Integrity report targets mayor and council

Integrity report targets mayor and council

Valerie M’Garry was called in as the integrity commissioner for an investigation of a complaint filed September 4 2020 against both Mayor Paula Assaly and Hawkesbury council for actions and events surrounding the results of an in-camera session June 16 2020 during which three municipal staff were dismissed following a four-three vote. The incident has been the subject of a previous integrity commission report by John Saywell and also an Ontario Ombudsman investigation and M’Garry used the two previous reports as part of the background information for her own investigation. 

M’Garry made an official presentation of her findings and recommendations during the September 27 council session. She noted one complaint was that the mayor had been “acting in bad faith, engaging in acts of political vengeance, and waging a personal vendetta against the complainant, and putting her own needs and desires and wellbeing ahead of the town and its citizens.” The other complaint, M’Garry said, was that “council, as a whole, failed to act as the guardian of the Municipal Act and the Code of Conduct of Hawkesbury, allowing these problems to persist through its time in office so far.” 

Case history 

M’Garry summarized the events surrounding the June 16 2020 in-camera session. There was a vote to dismiss three staff members. The mayor and councillors Lawrence Bogue, André Chamaillard, and Antonios Tsourounakis had all agreed prior to the meeting to vote for dismissal. The other three councillors were surprised by the call for a dismissal vote though they opposed it. 

M’Garry noted that hiring and firing of municipal staff « is simply not the responsibility of members of council or any member of council. » That, she said, is one of the duties of either the town’s chief administrator or its human resources director. 

During her investigation M’Garry became « quite concerned » about some of incidents and details discovered concerning mayor and council dealings and interaction with municipal staff and overall management of the town. She warned that the Ministry of Municipal Affairs has dismissed elected councils before for poor management and taken over governorship of a municipality until a new council was elected. She recommended council undergo professional management training to prevent that from happening. 

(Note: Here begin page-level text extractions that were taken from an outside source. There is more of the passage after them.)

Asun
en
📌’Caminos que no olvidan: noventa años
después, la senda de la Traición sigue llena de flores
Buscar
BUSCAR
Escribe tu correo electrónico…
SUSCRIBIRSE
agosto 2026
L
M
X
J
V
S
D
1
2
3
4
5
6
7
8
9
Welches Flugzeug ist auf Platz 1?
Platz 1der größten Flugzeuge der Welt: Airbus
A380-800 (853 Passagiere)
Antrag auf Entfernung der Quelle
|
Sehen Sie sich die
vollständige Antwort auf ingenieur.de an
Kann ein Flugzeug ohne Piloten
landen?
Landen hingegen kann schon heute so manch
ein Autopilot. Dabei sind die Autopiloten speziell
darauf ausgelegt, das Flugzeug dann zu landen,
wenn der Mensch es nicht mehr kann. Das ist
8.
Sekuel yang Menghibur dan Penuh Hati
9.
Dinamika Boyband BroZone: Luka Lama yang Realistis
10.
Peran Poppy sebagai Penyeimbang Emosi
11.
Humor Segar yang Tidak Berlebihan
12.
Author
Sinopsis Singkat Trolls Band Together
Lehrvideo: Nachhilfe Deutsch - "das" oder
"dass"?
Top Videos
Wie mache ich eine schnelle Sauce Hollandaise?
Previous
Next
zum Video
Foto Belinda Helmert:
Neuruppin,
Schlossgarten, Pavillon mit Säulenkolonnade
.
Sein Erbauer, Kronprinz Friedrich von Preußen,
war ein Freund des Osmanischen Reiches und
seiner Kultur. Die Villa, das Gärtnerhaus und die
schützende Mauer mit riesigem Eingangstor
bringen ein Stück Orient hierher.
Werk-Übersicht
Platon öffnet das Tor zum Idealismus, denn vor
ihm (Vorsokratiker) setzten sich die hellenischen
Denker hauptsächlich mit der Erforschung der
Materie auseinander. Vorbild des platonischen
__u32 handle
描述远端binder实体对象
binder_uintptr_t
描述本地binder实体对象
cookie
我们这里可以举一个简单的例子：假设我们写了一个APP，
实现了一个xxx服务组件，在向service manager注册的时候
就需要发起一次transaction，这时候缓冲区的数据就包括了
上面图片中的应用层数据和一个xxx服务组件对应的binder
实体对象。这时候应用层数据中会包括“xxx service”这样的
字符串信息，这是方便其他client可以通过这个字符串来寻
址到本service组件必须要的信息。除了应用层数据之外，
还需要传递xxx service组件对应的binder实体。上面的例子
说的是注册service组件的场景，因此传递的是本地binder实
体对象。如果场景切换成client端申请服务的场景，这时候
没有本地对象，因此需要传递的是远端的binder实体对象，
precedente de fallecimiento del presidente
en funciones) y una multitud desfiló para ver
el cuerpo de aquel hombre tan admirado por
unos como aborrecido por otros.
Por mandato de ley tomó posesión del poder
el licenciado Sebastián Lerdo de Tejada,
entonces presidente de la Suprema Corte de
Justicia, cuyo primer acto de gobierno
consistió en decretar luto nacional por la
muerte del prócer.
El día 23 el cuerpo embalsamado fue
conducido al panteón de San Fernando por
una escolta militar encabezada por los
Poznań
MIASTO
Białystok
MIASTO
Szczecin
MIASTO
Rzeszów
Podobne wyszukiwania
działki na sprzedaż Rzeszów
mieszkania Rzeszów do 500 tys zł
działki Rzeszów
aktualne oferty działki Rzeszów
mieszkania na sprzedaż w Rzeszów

« If you don’t want that (intervention) to happen, » she said, « I think that you should, even though there may not be much time left in your term, retain a professional management team and notify the ministry that you are trying to ‘get your act together’. » 

Council also got a warning from Chief Administrator Dominique Dussault to do something to guarantee the protection of municipal staff from harassment by individual council members or council as a whole. 

« I am asking council to find a solution, » Dussault said, « or else I am going to go to the Ministry of Labour. This is not acceptable, neither to me nor to any of the employees.” 

Council voted 5-1 to accept the M’Garry report. Separate votes were held on the recommended sanctions. 

Three sanctions « died on the table » because no member of council would propose accepting them for a vote. Those sanctions were: that the mayor and councillors involved in the organized voting block to dismiss three staff members have to sign formal apologies, acknowledging their « misguided and inappropriate behavior” ; that council as a group work with a professional management training consultant on the leadership skills suitable for municipal government; and that council publicly reprimand the mayor for failing to abide by several sections of the Municipal Act and also the Hawkesbury Code of Conduct. 

Council tabled one recommendation for a resolution that defines who is part of the municipal management team and that any action of council in hiring or firing staff must require a two-thirds majority vote. Council will refer this to the human resources department for a legal recommendation. 

Council agreed with the last sanction. It will send a copy of the M’Garry report, and any other integrity commission review reports presented within the next six months, to the ministries of municipal affairs and of labour. Written resolutions will accompany those reports, authorizing the ministries to contact the report authors about their findings and conclusions.